Today we had craft time at the end of the day, when my nerves couldn’t take anymore sibling fighting. I was cooking dinner, and thinking of you. My second son, gone so soon. When your older brother made a craft of the whole family my heart sank, and my bones shook, for he isn’t old enough to know of your life. Your short life with me.
Friday, June 12th you will have been in heaven for a whole year. Part of me envy’s you. Your freedom and the endless love you experience day to day. That Love you have now, I couldn’t give you here on earth. I could love you as deep as my soul would allow, but never the love you experience from your Father in heaven. Your life now is fulfilled, it’s endless ability to allow you to fly makes me smile. You aren’t limited to this world, you are free. You were mine for a season, the end of a season as the leaves changed to a bright red, and the fell to the ground.
You fell to the ground, no longer mine. As I grieve your short lived life , and I miss you, know of my love for you. Know that I think of your smile, and those freckles as I tuck your siblings into bed each night. You are so much like your brother. So caring and kind. You two would be the best of buddies.

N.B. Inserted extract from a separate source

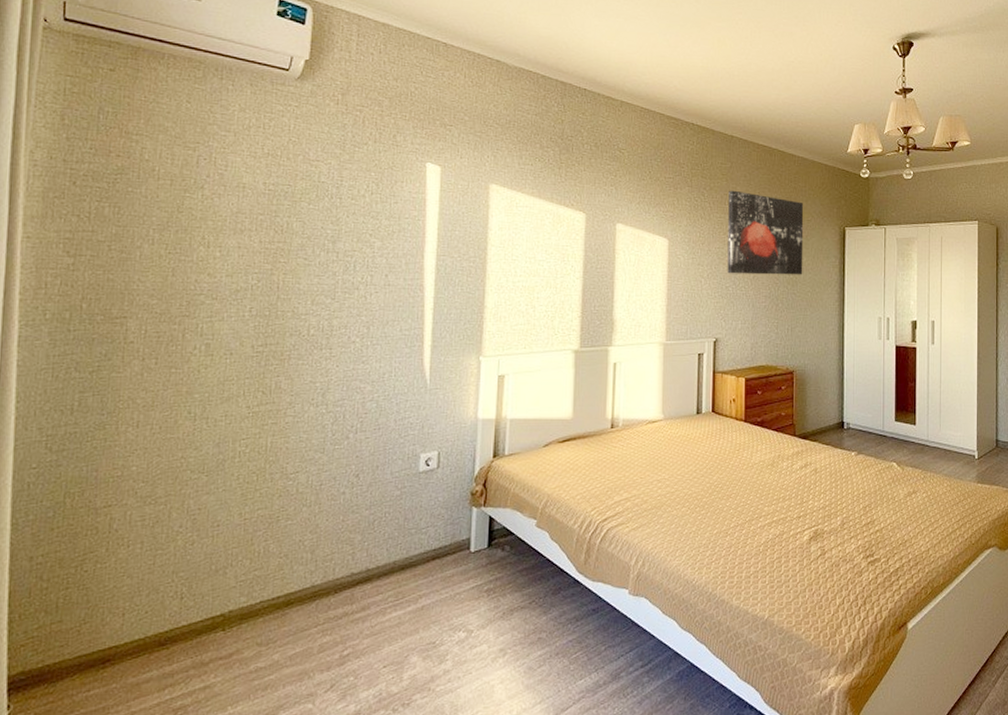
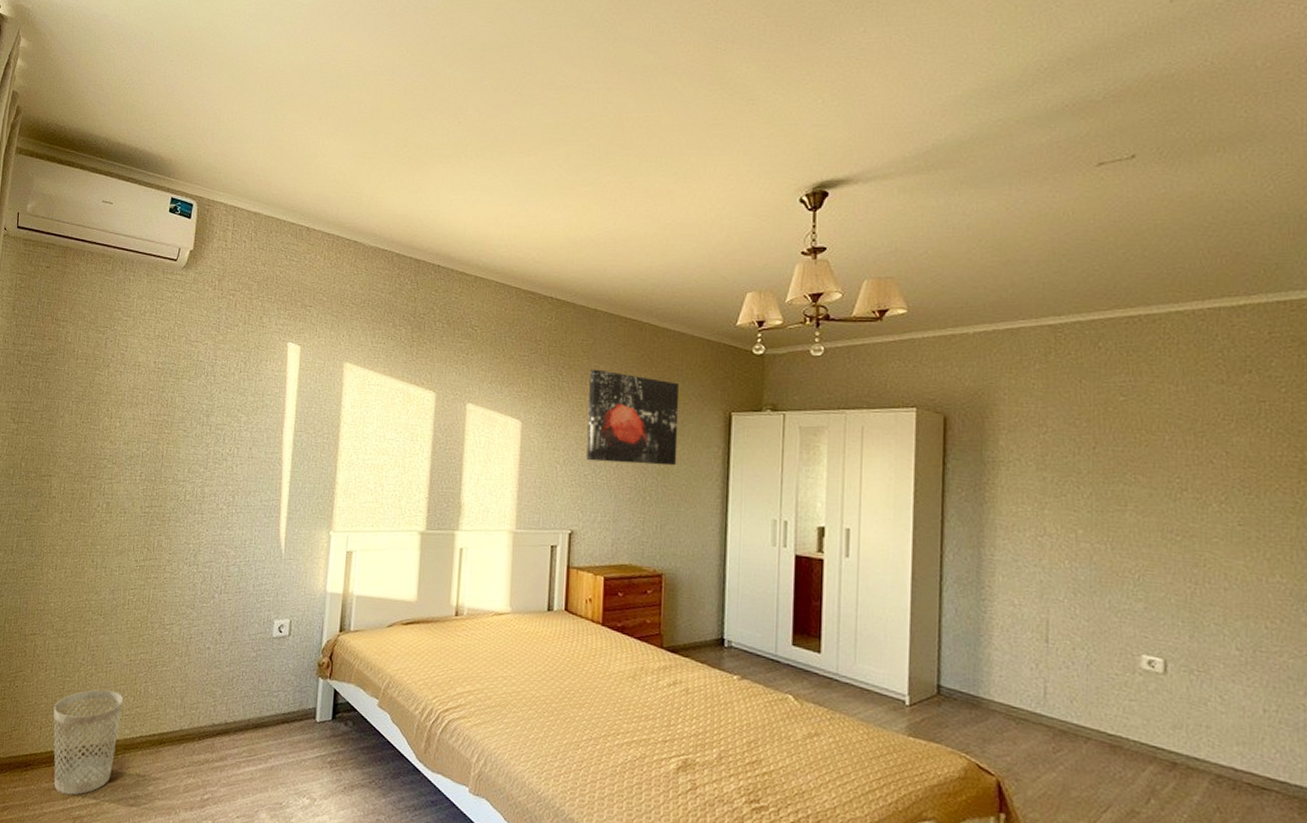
wastebasket: none [140,556,237,685] -> present [53,689,124,795]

Tomorrow as your brother turns seven, I know you will be celebrating his life with me. How he would have loved your tenacious spirit, your zeal for life and for fun. You are missed in this family, especially by your Momma. Especially on birthdays and Holidays. I know you are endlessly joyful where you are, and for that I am grateful.

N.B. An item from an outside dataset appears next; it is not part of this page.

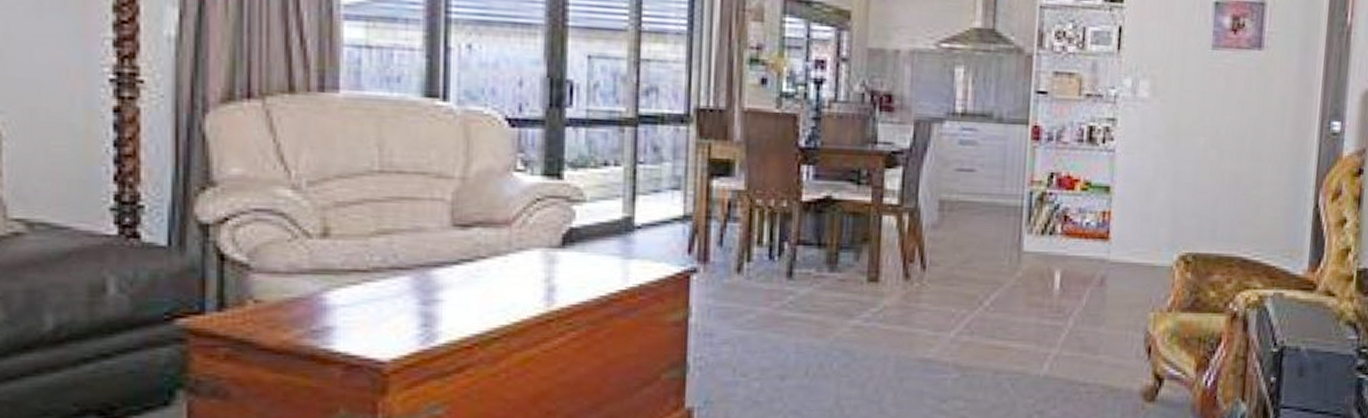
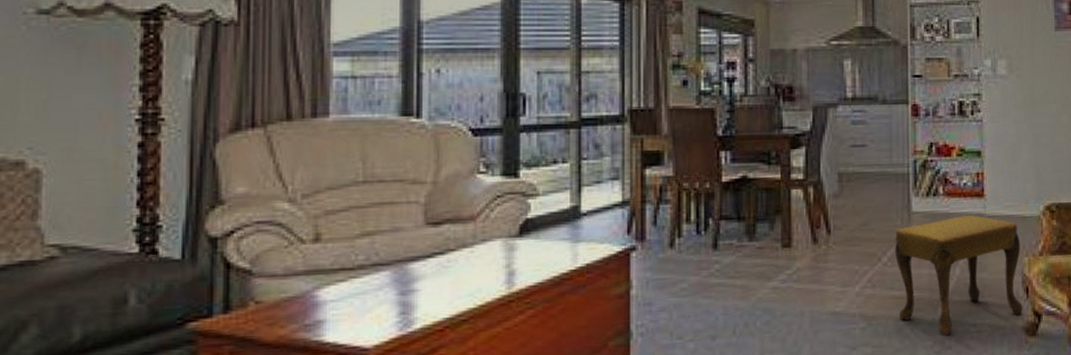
footstool: none [999,260,1147,396] -> present [895,215,1023,337]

Tomorrow as your only brother turns seven, I will see a bit of you in him as I celebrate his life.
Tonight I held him tighter as I tucked him into bed. The last night as a six year old, his life already seems so short. I suppose I am fearful of the shortness of life, that I hold on to your siblings a bit tighter. I love them a bit more, and cherish every milestone.
With your absence in our everyday life, it is if a piece of me has been left behind, forced to go on without a limb. Leave it, you will learn to walk without it. Though difficult, you will figure out how to live with what you are given.
I was only given you more seven or eight short weeks, but your memory will remain in my heart until the day I reach heaven’s gates with you. I am sure you will be the one to greet me.
I know your smile, your laugh. I can see you as I close my eyes, each and every night as I try to sleep. Without you in my home. At times I go in the middle of the night to check on you, and then I remember.
My son, the one I know, but lost. The one I can see , but cannot touch. Momma loves you.